My fiance cheated on me with my friend and after a year he made it up to me by taking me in a hot air balloon and having a sky writer spell out my name and say ''Im sorry'' then 5 months later we went out for dinner at McDonald's(I know it doesn't sound romantic but its where we met) and he proposed to me for a second time.My mam and dad don't approve and they say once a cheater always a cheater and my friends say Im too good for him.I used to love him until he broke my heart with a friend who I thought I could trust.We picked out the venue and my dress is beautiful its 5 days before the wedding and Im getting cold feet.I keep thinking he will cheat again and ruin my life and my future and that I might be able to meet someone who I can depend on to be faithful.Im so confused I just need somebody to answer the question for me should I go through with the wedding?

You need to have trust in a relationship.

Can you learn to trust him again?

If you can't answer the question with a yes, then I think you know what you should do.

i think you should have walked walked away sooner. but he broke your heart once before it wont matter if you break his, if you feel you wont be able to be happy with him then just tell him you cant go on wiht it anymore. its better for you to follow your heart now then regret it later.

If you have these doubts I'd seriously think about going ahead with it.

You don't want to end up married to him and always wondering where he is and who he is with.

I wouldn't. People don't change. Even if he didn't do it again he would still think about it.
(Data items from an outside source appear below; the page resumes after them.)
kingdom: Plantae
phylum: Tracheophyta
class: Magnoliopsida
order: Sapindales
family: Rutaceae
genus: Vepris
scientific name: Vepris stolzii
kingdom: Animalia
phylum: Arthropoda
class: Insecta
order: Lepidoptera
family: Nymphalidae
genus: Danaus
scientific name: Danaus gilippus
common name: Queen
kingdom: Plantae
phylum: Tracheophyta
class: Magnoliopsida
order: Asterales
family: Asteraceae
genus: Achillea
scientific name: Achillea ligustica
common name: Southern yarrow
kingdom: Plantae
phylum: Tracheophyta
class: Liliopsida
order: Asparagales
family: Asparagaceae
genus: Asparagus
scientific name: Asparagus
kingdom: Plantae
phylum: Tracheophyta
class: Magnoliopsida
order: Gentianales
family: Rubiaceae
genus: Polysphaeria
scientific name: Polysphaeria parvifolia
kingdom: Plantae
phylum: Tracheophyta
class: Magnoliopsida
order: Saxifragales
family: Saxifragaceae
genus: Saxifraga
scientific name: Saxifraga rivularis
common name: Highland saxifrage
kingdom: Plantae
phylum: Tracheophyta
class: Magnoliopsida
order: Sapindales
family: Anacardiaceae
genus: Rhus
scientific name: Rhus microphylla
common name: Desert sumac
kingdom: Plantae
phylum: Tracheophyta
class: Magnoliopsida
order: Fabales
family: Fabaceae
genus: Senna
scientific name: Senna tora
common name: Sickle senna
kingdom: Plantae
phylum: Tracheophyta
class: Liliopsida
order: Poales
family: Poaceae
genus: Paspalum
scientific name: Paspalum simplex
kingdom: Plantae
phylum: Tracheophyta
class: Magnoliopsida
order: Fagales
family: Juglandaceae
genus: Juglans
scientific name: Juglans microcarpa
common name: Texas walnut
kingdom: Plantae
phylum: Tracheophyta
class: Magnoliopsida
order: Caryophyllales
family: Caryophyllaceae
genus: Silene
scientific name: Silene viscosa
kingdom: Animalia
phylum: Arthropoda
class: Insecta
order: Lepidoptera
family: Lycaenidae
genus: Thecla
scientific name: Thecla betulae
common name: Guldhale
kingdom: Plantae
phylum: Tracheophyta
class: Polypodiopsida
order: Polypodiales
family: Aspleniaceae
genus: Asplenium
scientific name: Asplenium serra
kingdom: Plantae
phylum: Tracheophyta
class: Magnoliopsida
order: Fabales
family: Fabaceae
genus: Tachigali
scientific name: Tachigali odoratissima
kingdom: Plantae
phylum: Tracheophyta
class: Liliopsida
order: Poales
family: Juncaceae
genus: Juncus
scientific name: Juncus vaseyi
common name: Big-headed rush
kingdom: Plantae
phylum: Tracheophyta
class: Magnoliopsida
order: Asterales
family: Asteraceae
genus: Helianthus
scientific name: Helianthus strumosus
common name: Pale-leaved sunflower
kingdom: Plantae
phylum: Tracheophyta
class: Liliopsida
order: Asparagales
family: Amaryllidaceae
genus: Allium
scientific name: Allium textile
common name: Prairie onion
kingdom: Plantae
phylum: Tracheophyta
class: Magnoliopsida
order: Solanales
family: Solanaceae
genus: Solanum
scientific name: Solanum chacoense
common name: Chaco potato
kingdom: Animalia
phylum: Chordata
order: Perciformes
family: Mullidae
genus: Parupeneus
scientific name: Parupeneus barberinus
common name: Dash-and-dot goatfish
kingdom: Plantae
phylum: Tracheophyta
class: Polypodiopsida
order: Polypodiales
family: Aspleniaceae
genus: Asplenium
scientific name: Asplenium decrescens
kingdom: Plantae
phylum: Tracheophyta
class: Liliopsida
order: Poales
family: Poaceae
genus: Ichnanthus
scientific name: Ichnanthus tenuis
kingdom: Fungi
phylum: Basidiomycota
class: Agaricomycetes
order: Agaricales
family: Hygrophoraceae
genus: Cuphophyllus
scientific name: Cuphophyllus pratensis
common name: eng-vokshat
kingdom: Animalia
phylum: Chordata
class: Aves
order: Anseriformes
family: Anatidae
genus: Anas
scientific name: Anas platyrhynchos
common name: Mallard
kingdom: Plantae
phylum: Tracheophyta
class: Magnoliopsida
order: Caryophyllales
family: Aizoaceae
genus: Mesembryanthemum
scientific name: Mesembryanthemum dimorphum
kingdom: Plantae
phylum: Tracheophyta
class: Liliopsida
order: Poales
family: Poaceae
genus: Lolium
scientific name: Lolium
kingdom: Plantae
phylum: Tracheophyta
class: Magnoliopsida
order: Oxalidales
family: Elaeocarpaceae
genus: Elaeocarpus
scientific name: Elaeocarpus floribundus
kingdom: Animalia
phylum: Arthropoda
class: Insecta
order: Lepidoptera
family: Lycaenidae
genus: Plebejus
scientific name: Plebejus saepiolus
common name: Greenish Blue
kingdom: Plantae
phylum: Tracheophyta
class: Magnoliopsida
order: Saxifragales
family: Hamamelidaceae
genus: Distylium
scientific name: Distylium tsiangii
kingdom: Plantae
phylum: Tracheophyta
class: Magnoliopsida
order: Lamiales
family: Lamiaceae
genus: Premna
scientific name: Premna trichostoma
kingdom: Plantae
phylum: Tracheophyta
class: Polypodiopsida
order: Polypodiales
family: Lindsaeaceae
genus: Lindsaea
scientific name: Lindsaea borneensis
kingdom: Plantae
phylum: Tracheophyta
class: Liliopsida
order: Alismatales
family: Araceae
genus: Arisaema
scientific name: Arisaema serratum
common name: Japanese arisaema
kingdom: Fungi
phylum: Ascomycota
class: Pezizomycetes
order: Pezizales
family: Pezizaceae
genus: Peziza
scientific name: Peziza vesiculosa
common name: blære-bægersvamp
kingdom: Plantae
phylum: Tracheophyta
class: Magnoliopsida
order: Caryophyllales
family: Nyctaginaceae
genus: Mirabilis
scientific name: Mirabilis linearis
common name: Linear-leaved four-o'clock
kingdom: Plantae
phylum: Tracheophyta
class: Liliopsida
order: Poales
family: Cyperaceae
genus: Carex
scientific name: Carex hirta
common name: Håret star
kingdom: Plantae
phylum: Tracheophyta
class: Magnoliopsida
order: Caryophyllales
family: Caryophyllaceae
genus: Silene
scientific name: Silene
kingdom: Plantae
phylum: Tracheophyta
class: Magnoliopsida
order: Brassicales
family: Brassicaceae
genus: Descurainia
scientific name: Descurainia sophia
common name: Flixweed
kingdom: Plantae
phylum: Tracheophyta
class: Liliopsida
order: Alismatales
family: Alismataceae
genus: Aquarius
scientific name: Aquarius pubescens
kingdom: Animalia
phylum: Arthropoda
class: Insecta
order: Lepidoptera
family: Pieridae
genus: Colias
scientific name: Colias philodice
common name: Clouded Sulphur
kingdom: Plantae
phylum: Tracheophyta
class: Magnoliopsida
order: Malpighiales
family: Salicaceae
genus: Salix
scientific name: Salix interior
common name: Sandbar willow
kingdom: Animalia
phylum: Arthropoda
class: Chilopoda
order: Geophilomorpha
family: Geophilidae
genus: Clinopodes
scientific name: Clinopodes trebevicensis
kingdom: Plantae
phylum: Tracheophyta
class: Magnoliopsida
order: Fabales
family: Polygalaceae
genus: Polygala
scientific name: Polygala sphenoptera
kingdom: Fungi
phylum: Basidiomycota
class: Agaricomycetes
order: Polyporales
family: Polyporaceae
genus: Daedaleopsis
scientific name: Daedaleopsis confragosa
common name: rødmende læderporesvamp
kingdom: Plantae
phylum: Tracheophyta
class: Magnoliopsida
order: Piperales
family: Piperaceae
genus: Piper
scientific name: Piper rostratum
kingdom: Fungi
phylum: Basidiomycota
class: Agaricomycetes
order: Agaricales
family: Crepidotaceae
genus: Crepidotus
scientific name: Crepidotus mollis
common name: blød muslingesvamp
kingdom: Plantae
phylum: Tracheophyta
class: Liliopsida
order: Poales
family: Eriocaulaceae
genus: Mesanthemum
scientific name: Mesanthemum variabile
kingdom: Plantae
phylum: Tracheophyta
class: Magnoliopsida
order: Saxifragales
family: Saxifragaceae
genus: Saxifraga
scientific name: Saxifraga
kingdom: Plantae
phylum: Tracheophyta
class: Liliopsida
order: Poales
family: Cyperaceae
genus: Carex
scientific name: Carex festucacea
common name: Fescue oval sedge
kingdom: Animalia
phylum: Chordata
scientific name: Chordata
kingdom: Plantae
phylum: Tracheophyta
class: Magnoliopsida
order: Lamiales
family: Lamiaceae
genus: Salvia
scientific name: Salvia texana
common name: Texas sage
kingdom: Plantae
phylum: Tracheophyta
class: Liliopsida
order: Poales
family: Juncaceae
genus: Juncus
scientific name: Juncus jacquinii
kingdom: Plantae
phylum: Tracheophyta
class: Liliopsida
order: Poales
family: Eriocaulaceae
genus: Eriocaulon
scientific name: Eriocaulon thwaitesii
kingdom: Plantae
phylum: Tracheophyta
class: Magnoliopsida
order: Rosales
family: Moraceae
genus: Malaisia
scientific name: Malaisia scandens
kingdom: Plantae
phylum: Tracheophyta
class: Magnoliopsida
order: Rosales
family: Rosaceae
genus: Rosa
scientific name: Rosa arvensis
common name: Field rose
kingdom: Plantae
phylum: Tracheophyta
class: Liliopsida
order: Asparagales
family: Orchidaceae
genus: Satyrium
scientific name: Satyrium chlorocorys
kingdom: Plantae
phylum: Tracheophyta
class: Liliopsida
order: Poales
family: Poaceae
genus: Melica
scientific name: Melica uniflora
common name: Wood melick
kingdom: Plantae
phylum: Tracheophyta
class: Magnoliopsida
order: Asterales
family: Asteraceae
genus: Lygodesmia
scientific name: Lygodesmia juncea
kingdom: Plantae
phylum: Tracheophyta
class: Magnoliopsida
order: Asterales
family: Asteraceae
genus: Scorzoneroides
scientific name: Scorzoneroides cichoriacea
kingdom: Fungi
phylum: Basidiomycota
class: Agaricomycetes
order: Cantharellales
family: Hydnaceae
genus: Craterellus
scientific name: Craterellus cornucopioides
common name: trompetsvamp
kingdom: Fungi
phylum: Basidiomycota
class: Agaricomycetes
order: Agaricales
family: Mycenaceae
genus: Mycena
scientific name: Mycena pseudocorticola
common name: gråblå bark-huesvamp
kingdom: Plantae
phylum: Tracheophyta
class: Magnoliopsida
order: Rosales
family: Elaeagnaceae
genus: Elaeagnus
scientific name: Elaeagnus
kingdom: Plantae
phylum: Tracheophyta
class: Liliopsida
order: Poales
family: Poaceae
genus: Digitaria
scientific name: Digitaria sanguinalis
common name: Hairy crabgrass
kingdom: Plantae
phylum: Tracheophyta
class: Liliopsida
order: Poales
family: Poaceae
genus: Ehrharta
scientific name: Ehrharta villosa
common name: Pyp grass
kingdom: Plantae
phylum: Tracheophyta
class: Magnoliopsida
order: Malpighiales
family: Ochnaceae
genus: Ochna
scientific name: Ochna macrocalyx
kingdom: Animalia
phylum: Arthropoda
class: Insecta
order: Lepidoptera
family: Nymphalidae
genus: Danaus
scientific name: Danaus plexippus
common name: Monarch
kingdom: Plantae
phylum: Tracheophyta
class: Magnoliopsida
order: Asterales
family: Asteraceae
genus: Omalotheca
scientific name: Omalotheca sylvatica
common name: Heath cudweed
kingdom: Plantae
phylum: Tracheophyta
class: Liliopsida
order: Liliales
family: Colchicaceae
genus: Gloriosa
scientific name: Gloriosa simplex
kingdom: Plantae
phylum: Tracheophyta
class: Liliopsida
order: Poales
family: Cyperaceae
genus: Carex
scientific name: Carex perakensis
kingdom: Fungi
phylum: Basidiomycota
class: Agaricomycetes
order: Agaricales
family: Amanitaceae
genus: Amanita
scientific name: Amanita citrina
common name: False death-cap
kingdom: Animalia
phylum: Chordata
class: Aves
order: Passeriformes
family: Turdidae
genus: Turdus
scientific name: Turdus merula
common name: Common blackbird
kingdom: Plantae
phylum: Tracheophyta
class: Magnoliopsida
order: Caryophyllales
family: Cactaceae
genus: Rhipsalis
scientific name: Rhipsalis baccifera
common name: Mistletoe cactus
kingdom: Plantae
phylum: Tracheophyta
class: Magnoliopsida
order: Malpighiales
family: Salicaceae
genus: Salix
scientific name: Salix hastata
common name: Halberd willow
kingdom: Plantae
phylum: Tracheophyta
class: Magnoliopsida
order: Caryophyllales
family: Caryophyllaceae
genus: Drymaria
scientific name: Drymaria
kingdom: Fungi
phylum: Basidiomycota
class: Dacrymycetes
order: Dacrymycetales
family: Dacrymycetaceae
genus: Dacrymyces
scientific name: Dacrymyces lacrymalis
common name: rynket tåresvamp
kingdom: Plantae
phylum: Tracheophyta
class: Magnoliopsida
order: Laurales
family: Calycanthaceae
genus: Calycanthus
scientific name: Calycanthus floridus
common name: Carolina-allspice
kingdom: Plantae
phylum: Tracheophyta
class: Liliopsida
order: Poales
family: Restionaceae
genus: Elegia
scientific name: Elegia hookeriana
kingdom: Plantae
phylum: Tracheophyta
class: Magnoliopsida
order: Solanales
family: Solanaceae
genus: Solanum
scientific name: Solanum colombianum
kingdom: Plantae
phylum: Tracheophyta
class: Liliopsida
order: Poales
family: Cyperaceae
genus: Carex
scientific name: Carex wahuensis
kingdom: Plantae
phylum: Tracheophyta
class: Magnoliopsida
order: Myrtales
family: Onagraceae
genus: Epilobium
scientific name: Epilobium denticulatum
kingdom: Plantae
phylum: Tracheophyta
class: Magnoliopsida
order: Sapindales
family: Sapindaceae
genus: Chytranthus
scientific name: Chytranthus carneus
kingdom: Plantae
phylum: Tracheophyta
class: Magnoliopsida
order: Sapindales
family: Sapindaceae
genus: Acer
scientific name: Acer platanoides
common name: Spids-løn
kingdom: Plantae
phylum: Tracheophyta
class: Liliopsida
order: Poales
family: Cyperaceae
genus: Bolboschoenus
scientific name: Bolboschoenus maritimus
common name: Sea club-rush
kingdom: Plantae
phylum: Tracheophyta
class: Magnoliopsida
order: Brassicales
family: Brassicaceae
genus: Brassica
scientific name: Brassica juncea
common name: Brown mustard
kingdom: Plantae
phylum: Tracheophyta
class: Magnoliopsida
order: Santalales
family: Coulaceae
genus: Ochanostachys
To be honest, I don't know you but i think your friends and family are right. When your family and friends tell you he is no good there he is no good. But you also have to see it your way, if you really love him and feel that he has change then by all means take that risk and marry him. But I do agree once a cheater always a cheater. And if he isn't married to you now do you think when you are married that he will not cheat? Ask yourself, will he be worth the pain if he does cheat when you could have walked the other way?
Good luck, I hope the best for you!

Personally, I would not go through with it. I don't agree that a cheater will always cheat again, but I will tell you that your feelings of insecurity could taint your marriage. Even a good marriage is hard at times, and you don't need the added misgivings that come from marrying a man who you don't feel you can trust completely. Marriage is a big commitment -- probably the biggest of your life. If you have reservations, either call it off or ask for more time to sort out your feelings until you feel completely comfortable with your course of action.

If he only has to do some cute stupid s*** to get you to forgive him for CHEATING on you, what in the world makes you think that he won't do it again?

He had no repercussions for cheating on you so I wouldn't think he would hesitate to do it again. All he would have to do is buy you some flowers and sing to you for you to forgive him again. At least that's what I think he's going to think the next time he's tempted to cheat on you again.

I don't necessarily believe in once a cheater always a cheater. I believe someone can cheat on someone, break up with them, and then never cheat on their new partner, but I have a really hard time believing that someone who is taken back after cheating on their partner will stop. Especially if there was no severe punishment that would serve as a deterrent for them not to cheat again.

I couldn't marry someone I didn't trust. Talk to your fiance. Express your fears to him. If you have cold feet then you need to work it out with him, not random people who don't know you or him on the internet.

Leave him and never look back. I know it will be extremely hard and lonesome at times, but trust me, every time he's out without you you're going to be wondering if he's cheating on you and that's NO way to live! You have to know that there is someone else out there for you who will put you on the pedestal you deserve. Don't worry about the venue and the dress. And as far as I'm concerned, if you took the time to come post a question about if you should continue getting married to someone...you've just answered your own question :) I'm sorry that he cheated on you but PLEASE don't go through with it, good luck!